Let's start from first principles: job-rich growth, a focus on people most at risk, community liveability and resilience. If we agree on smart criteria — targeting cash support to people most in need; targeting infrastructure to projects that generate decent jobs more quickly; targeting disadvantaged regions most responsive to investment — we can build confidence that we’re on the right course.
We must all work together to stimulate the economy for the public good. The payoff will be that we can finally tackle our greatest challenges including climate change, poverty and inequality, homelessness, declining productivity and the gaps in care for the most vulnerable in our community. We can, for example, create thousands of jobs and end homelessness through a public infrastructure program to build social housing. At a time when we have been legally required to stay home, we cannot ignore the startling fact that Australia needs more than 400,000 affordable homes for people who are homeless or living on the lowest incomes.
Direct public investment in social housing is estimated to boost GDP by $1.30 for every dollar invested (KPMG Social Housing Initiative Review, 2012). It’s a cost-effective way to boost growth in jobs and incomes, as groups ranging from the Masters Builders Association to Homelessness Australia agree.
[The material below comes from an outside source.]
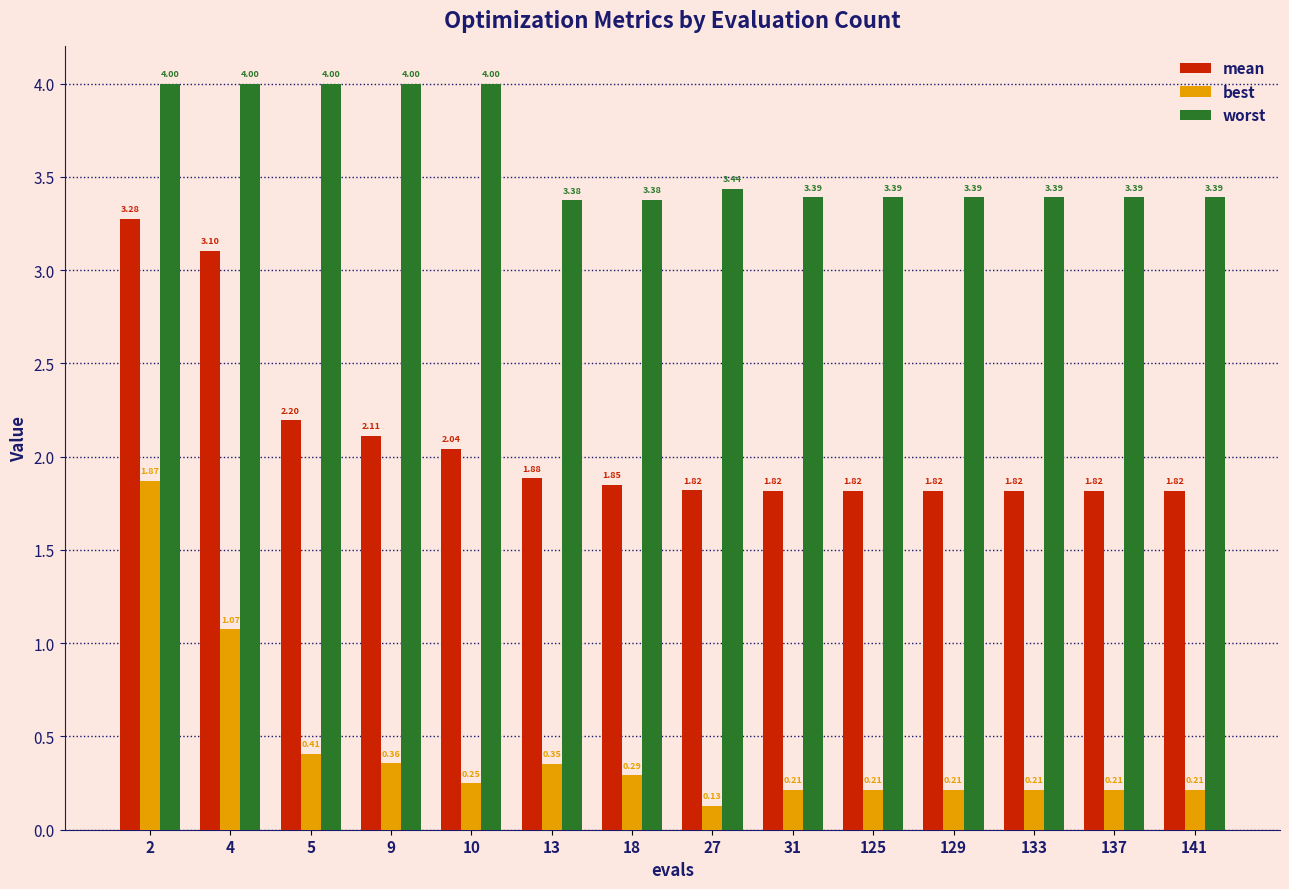

Which series has the widest spread of values?

best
We can create even more jobs, cut energy bills and tackle climate change by installing solar and improving energy efficiency in homes of people on low incomes who could otherwise not afford such an upgrade. Investment in energy efficiency and solar power would quickly create thousands of jobs in training, auditing, installation, manufacturing and retail. Again, there is already broad agreement across business, environment and community groups that energy efficiency is key to delivering strong economic, social and environmental outcomes.
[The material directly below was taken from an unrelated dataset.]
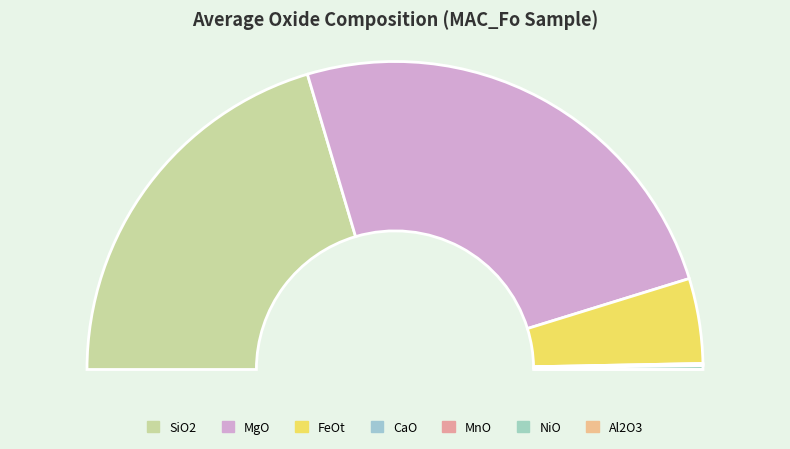

Does any single category account for the majority?

No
We must refuse to tolerate years of long-term unemployment ahead. Let’s turn our backs on the old politics of welfare policy and promise everyone without paid work that we will have their back. We can commit to train and support people with dignity and respect — investing in skills and training that actually lead into real jobs, not the “work for the dole” approach that takes people nowhere.
We can never go back to the brutality of people trying to survive on Newstart’s $40 a day (unemployment payment) or the harsh treatment — gaslighting — of people locked out of paid work. Now more than ever, we’ve seen how important it is for our safety net to work. A permanent increase to the JobSeeker payment has broad support on social and economic grounds across sectors and the political spectrum — for very good reason.
While no one is immune to this crisis, the reality is that some are suffering greater impacts than others. Services for vulnerable people — including mental health, aged care, disability, domestic violence survivors, and homelessness — are always essential, but especially so in a crisis.
After the global financial crisis, governments cut away at public and community social services supports — in every budget, in every year. We were weaker and poorer as a community as a result. Tragedies and subsequent Royal Commissions unfolded. This must not be our future. Let’s seize the power of collaboration — governments, community, business and unions — with public support. We’ve shown how inspiring it can be to succeed, confronting the terrible reality of COVID-19 and pulling together for a brighter future for all. Let's stay on that course.